#### Input data
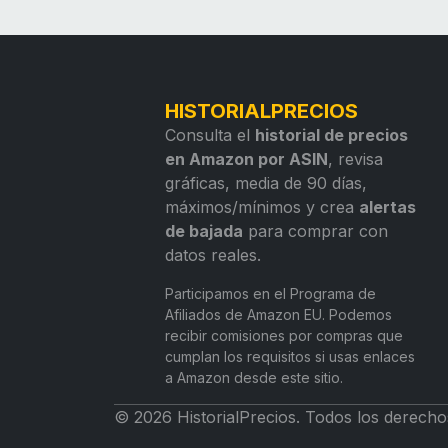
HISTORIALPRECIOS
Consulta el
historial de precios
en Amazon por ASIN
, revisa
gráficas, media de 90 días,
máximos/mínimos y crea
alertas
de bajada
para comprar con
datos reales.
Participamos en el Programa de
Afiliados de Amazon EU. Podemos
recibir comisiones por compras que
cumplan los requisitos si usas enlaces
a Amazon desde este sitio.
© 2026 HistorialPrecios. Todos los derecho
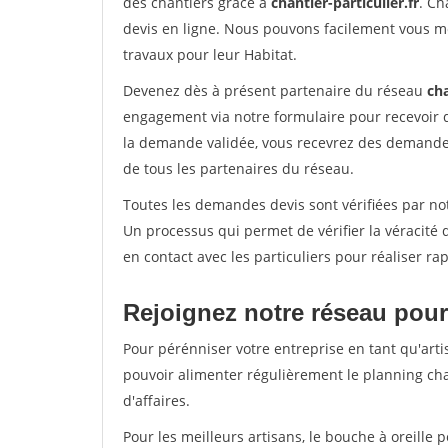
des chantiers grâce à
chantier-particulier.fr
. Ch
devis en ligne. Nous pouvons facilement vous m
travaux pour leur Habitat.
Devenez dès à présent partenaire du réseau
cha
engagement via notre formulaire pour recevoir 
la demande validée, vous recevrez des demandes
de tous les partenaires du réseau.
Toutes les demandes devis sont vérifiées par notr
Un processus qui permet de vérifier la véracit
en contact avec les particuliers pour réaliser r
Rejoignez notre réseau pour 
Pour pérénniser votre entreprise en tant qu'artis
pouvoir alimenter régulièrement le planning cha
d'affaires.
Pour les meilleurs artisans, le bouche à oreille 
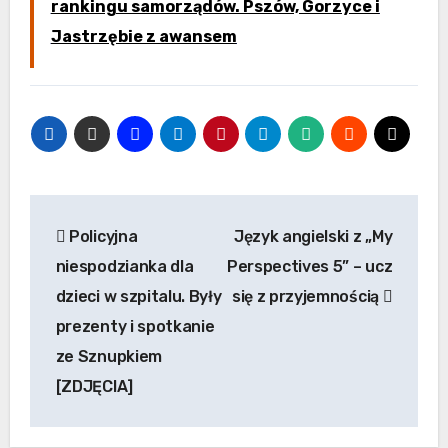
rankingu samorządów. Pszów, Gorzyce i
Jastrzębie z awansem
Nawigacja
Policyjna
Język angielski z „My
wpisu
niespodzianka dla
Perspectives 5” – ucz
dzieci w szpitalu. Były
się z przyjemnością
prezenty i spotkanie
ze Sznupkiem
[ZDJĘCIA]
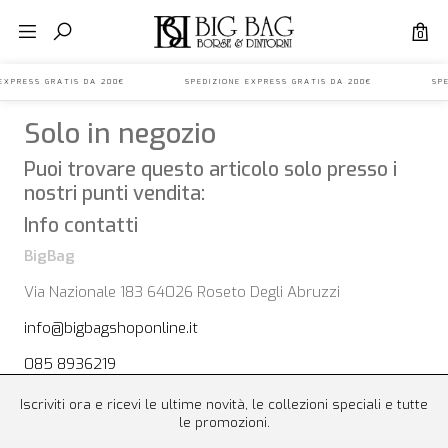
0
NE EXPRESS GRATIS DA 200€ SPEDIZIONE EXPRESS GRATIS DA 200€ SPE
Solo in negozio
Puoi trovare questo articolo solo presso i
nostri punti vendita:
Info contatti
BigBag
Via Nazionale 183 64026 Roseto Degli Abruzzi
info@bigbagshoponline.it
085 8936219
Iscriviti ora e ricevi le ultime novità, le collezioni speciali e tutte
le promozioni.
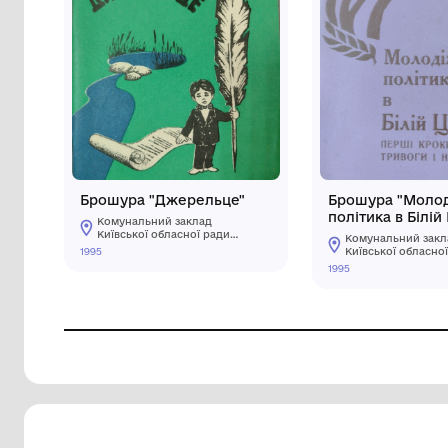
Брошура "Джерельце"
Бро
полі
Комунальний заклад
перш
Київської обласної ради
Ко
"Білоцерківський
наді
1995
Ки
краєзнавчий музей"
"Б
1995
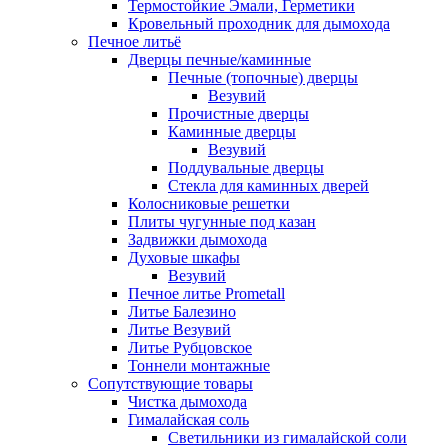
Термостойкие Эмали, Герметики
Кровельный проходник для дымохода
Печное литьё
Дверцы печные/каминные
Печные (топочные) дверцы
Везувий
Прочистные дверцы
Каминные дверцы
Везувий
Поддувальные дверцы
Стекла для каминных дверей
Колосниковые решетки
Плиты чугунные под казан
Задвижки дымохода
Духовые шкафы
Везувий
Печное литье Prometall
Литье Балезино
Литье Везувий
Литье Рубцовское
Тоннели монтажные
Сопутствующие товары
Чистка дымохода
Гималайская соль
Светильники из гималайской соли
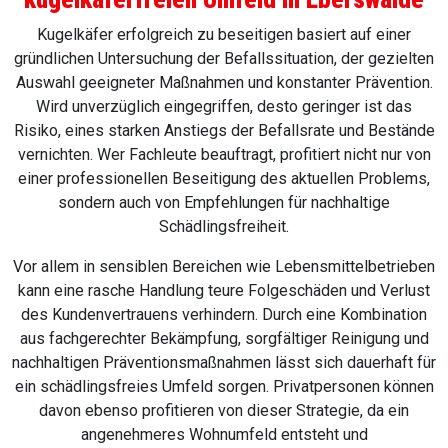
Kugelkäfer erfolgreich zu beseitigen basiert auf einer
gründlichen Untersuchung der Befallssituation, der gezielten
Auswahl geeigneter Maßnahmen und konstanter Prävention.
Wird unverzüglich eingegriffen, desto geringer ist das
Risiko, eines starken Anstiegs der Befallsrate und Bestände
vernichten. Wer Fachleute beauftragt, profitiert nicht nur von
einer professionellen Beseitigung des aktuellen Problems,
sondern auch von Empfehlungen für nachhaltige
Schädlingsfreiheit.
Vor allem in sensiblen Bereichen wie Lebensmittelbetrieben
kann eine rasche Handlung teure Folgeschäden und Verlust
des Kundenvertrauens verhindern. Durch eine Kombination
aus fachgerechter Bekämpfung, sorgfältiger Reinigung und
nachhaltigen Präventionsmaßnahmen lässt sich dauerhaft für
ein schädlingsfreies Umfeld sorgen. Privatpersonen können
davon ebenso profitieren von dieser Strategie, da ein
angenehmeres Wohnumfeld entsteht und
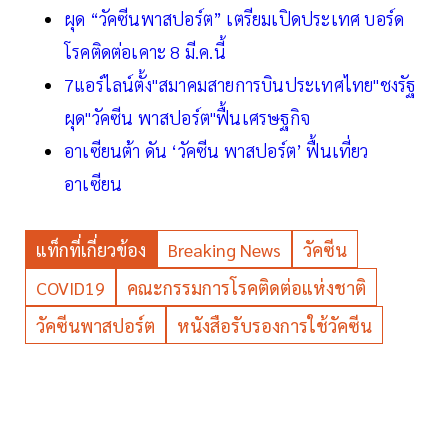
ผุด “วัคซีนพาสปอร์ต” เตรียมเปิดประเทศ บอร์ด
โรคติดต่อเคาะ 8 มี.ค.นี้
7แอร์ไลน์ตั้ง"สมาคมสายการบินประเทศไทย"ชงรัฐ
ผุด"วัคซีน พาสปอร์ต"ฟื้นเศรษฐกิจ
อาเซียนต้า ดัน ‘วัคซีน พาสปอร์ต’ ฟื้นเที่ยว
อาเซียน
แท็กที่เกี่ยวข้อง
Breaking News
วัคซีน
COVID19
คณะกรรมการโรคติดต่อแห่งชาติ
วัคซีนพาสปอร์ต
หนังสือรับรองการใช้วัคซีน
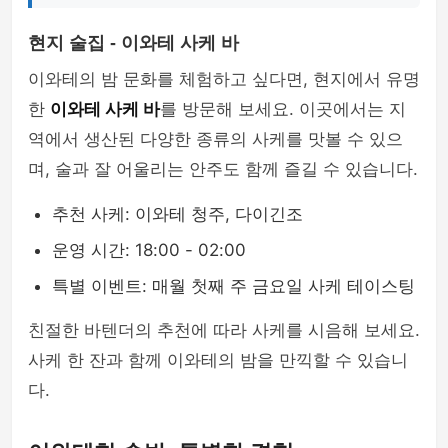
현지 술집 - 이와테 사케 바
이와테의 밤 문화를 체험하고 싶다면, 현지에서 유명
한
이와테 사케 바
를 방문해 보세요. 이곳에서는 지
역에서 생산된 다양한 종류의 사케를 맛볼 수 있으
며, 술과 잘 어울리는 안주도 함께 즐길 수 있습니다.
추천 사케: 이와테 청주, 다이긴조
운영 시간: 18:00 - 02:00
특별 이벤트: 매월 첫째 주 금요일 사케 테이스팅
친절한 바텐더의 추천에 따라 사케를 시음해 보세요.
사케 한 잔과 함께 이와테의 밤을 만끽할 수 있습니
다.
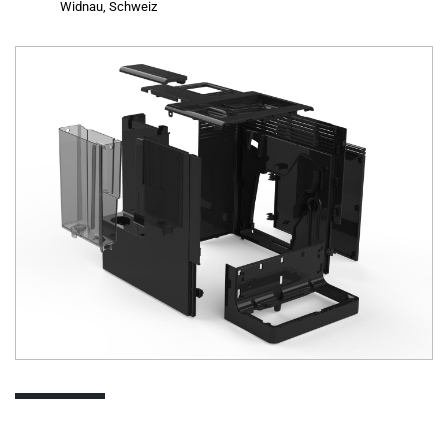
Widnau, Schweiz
########
> Assigned task
Using the records above, output an exact copy without any pictures.

> Answer to this exercise
HISTORIALPRECIOS
Consulta el
historial de precios
en Amazon por ASIN
, revisa
gráficas, media de 90 días,
máximos/mínimos y crea
alertas
de bajada
para comprar con
datos reales.
Participamos en el Programa de
Afiliados de Amazon EU. Podemos
recibir comisiones por compras que
cumplan los requisitos si usas enlaces
a Amazon desde este sitio.
© 2026 HistorialPrecios. Todos los derecho
des chantiers grâce à
chantier-particulier.fr
. Ch
devis en ligne. Nous pouvons facilement vous m
travaux pour leur Habitat.
Devenez dès à présent partenaire du réseau
cha
engagement via notre formulaire pour recevoir 
la demande validée, vous recevrez des demandes
de tous les partenaires du réseau.
Toutes les demandes devis sont vérifiées par notr
Un processus qui permet de vérifier la véracit
en contact avec les particuliers pour réaliser r
Rejoignez notre réseau pour 
Pour pérénniser votre entreprise en tant qu'artis
pouvoir alimenter régulièrement le planning cha
d'affaires.
Pour les meilleurs artisans, le bouche à oreille 
rankingu samorządów. Pszów, Gorzyce i
Jastrzębie z awansem
Nawigacja
Policyjna
Język angielski z „My
wpisu
niespodzianka dla
Perspectives 5” – ucz
dzieci w szpitalu. Były
się z przyjemnością
prezenty i spotkanie
ze Sznupkiem
[ZDJĘCIA]
0
NE EXPRESS GRATIS DA 200€ SPEDIZIONE EXPRESS GRATIS DA 200€ SPE
Solo in negozio
Puoi trovare questo articolo solo presso i
nostri punti vendita:
Info contatti
BigBag
Via Nazionale 183 64026 Roseto Degli Abruzzi
info@bigbagshoponline.it
085 8936219
Iscriviti ora e ricevi le ultime novità, le collezioni speciali e tutte
le promozioni.
Брошура "Джерельце"
Бро
полі
Комунальний заклад
перш
Київської обласної ради
Ко
"Білоцерківський
наді
1995
Ки
краєзнавчий музей"
"Б
1995
Термостойкие Эмали, Герметики
Кровельный проходник для дымохода
Печное литьё
Дверцы печные/каминные
Печные (топочные) дверцы
Везувий
Прочистные дверцы
Каминные дверцы
Везувий
Поддувальные дверцы
Стекла для каминных дверей
Колосниковые решетки
Плиты чугунные под казан
Задвижки дымохода
Духовые шкафы
Везувий
Печное литье Prometall
Литье Балезино
Литье Везувий
Литье Рубцовское
Тоннели монтажные
Сопутствующие товары
Чистка дымохода
Гималайская соль
Светильники из гималайской соли
Kugelkäfer erfolgreich zu beseitigen basiert auf einer
gründlichen Untersuchung der Befallssituation, der gezielten
Auswahl geeigneter Maßnahmen und konstanter Prävention.
Wird unverzüglich eingegriffen, desto geringer ist das
Risiko, eines starken Anstiegs der Befallsrate und Bestände
vernichten. Wer Fachleute beauftragt, profitiert nicht nur von
einer professionellen Beseitigung des aktuellen Problems,
sondern auch von Empfehlungen für nachhaltige
Schädlingsfreiheit.
Vor allem in sensiblen Bereichen wie Lebensmittelbetrieben
kann eine rasche Handlung teure Folgeschäden und Verlust
des Kundenvertrauens verhindern. Durch eine Kombination
aus fachgerechter Bekämpfung, sorgfältiger Reinigung und
nachhaltigen Präventionsmaßnahmen lässt sich dauerhaft für
ein schädlingsfreies Umfeld sorgen. Privatpersonen können
davon ebenso profitieren von dieser Strategie, da ein
angenehmeres Wohnumfeld entsteht und
ผุด “วัคซีนพาสปอร์ต” เตรียมเปิดประเทศ บอร์ด
โรคติดต่อเคาะ 8 มี.ค.นี้
7แอร์ไลน์ตั้ง"สมาคมสายการบินประเทศไทย"ชงรัฐ
ผุด"วัคซีน พาสปอร์ต"ฟื้นเศรษฐกิจ
อาเซียนต้า ดัน ‘วัคซีน พาสปอร์ต’ ฟื้นเที่ยว
อาเซียน
แท็กที่เกี่ยวข้อง
Breaking News
วัคซีน
COVID19
คณะกรรมการโรคติดต่อแห่งชาติ
วัคซีนพาสปอร์ต
หนังสือรับรองการใช้วัคซีน
현지 술집 - 이와테 사케 바
이와테의 밤 문화를 체험하고 싶다면, 현지에서 유명
한
이와테 사케 바
를 방문해 보세요. 이곳에서는 지
역에서 생산된 다양한 종류의 사케를 맛볼 수 있으
며, 술과 잘 어울리는 안주도 함께 즐길 수 있습니다.
추천 사케: 이와테 청주, 다이긴조
운영 시간: 18:00 - 02:00
특별 이벤트: 매월 첫째 주 금요일 사케 테이스팅
친절한 바텐더의 추천에 따라 사케를 시음해 보세요.
사케 한 잔과 함께 이와테의 밤을 만끽할 수 있습니
다.
Widnau, Schweiz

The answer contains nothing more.